Он вспомнил, как в Терстоне подолгу стоял рядом с «Гнездом певчего дрозда» и не мог оторвать глаз от вывески со своей фамилией. И ведь когда его взяли за кражу, то он вырезал из газеты сообщение и без конца перечитывал его: там была его фамилия.
Он медлил входить. Всякий раз его столько всего ожидало в доме Джозефа, что он намеренно оттягивал этот момент, наслаждаясь уже одним ожиданием. Они всегда его встречали с такой нежностью и теплотой; он же боялся, что навязывается, поэтому порой даже поворачивался и уходил. Но это все из прошлого, такого далекого сейчас. А последние годы! Как падение в пропасть. Ему самому были странны эти воспоминания, какой-то веревочный мостик через ущелье; вот какой он был и чем стал. Знай они все, его бы даже на порог не пустили.

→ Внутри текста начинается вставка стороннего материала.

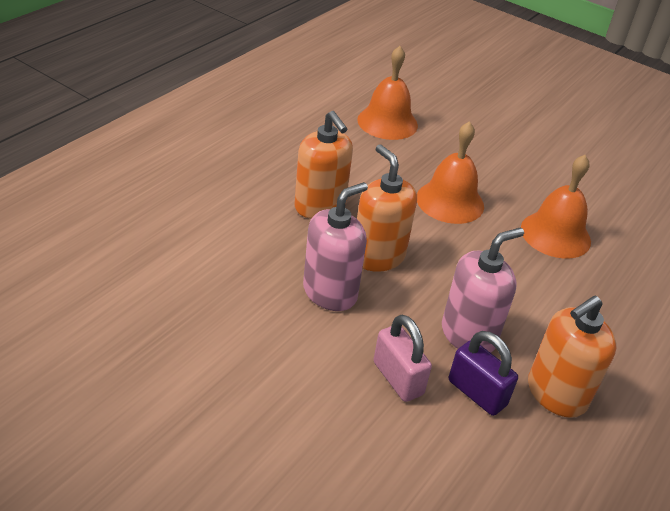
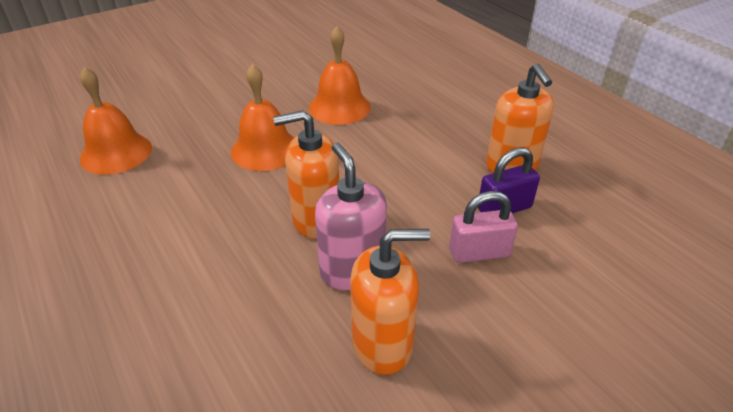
camera: 65 degrees left, 0 degrees up
(320, 207) = (217, 242): orange soap dispenser -> orange soap dispenser (383, 344)
(468, 335) = (438, 192): pink soap dispenser -> none

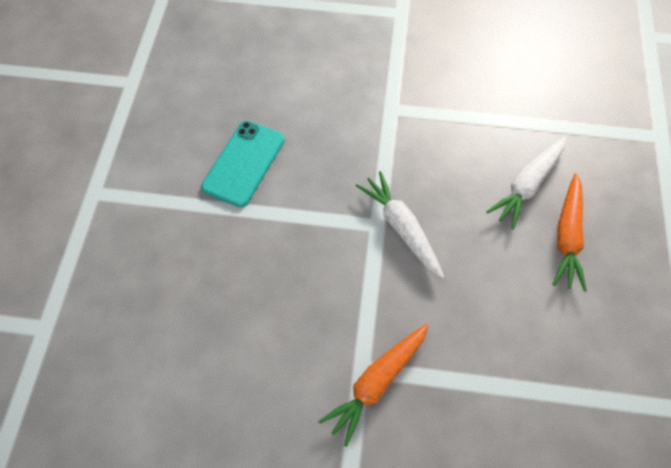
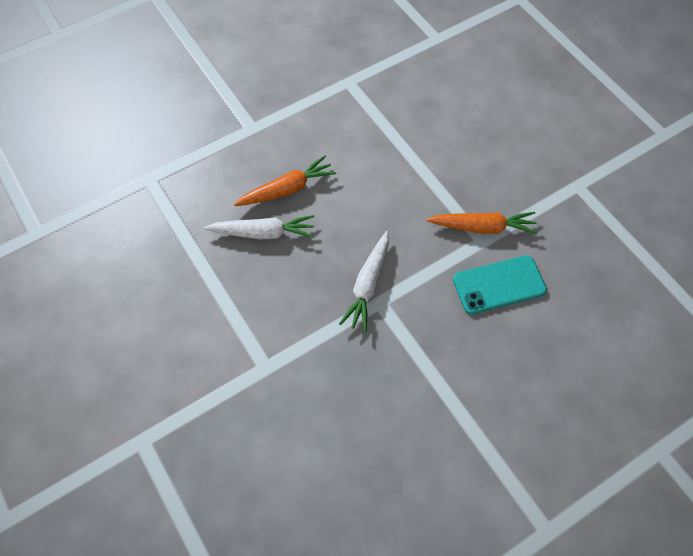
camera: 130 degrees left, 0 degrees up
(244, 163) = (414, 436): turquoise phone -> turquoise phone (499, 285)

Мысль эта привела его в хорошее настроение. Уж слишком часто считал он себя недостойным даже войти в этот дом, уж как вытирал ноги у входа, чтобы только не наследить, как боялся попасться на глаза дяде Джозефу, вдруг не узнает, как старался вести себя получше, изнемогал от благодарности за понимание, что ему трудно приходится. Это страстное чувство, казалось, не умрет никогда. А ведь прошло. Он радовался, что никто не знает о последних годах его жизни. Просто вернулся блудный сын. О, им, конечно, известны дела его юности, но после того, как он уехал, терстонцы вряд ли имеют что-нибудь против него. Оправдан же он в этом деле с ограблением: не хватало улик. Свидетелей не так легко найти.
Он вошел, шикарный, независимый, притворяясь, что его совсем не трогает радость Бетти, согласился остаться на день, чтобы дождаться Джозефа. Осмотрелся со знанием дела. Ну что же, дела идут не так уж плохо. Сразу видно, что вложили деньги, немного, но все-таки. Громыхнул ящик кассы.

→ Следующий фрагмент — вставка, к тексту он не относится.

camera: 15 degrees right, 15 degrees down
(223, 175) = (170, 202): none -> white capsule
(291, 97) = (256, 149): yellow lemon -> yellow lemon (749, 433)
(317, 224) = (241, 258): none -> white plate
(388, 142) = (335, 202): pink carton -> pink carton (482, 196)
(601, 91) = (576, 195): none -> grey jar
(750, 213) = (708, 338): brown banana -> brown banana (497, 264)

Что еще можно сказать об этом многославном дне? Англия — чемпион!
Перед матчем они с Дугласом зашли в небольшой тихий бар, выпили что-то очень вкусное, потом поели мясо по-домашнему и пирог с почками (Джозеф опять пожалел, что Бетти не соглашается держать у себя кухню. «Понимаешь, Дуглас, она никак не может смириться с прислугой, говорит, командовать людьми — это выбивает ее из колеи»); потом пили горькое пиво; Джозеф, конечно, познакомился с хозяином, завел разговор о выручке, о том, как вообще идет дело, и все с намеком, что если, дескать, дело процветает, то можно и о дальнейшем подумать. А потом стало вдруг тихо. И он понял, что они только вдвоем. А потом эти настороженные взгляды: сын? отец? А вдруг чужие, незнакомые?
А потом был стадион. Сколько же раз здесь в течение чемпионата вспыхивали и гасли надежды на ту или иную команду! У входа за пятнадцатишиллинговые билеты просят по пять фунтов. (Правда, цена вскоре снизилась, не учли, что матч можно было посмотреть по телевизору, и люди не стали рисковать. Уму непостижимо! Пятьсот миллионов телезрителей, и еще сто тысяч смотрят матч здесь, на стадионе.) Кругом буфеты, как во время сельскохозяйственных выставок, воздушные шары, фотографии игроков, программки, все ярко, красиво, и отовсюду эти возгласы, которыми публика, не переставая, подбадривала футболистов.
Рядом с ними на трибуне группа шахтеров из Барнслея. Человек тридцать. Все работают вместе, на одной шахте. Все обалдели из-за этого первенства. Как уж у них это получилось, Джозеф забыл спросить. То ли сами взяли отпуск на две недели, то ли шахту временно закрыли. Одним словом, они наняли автобус, заказали себе номера в гостиницах Ливерпуля и Лондона, организовали билеты на самые интересные матчи и отправились колесить по Англии, не думая ни о чем, кроме футбола. Джозеф видел, как Дуглас разговаривал с одним из них. Худой, жилистый, тот все время упоминал фашистскую партию и рассказывал, как выступал против Освальда Мосли, фашистского лидера, в Барнслее в 1936 году. Джозеф кое-что расслышал: «У этих чернорубашечников были в рукавицах кастеты… Мы расклеили плакаты по всему городу… Народ обманывали, они не знали, что такое фашисты». Джозеф понял, что Дугласу с этим стариком так же легко и интересно, как ему с Джоном. Стало немного обидно и в то же время непонятно: эти люди, которые неуклонно шли своей дорогой, никогда не сворачивая, не были на самом деле сильными, они только казались такими; ведь удержать что-то, сохранить или остаться таким, как ты есть, гораздо легче, чем упустить, отдать или перемениться. Ему хотелось сказать им об этом.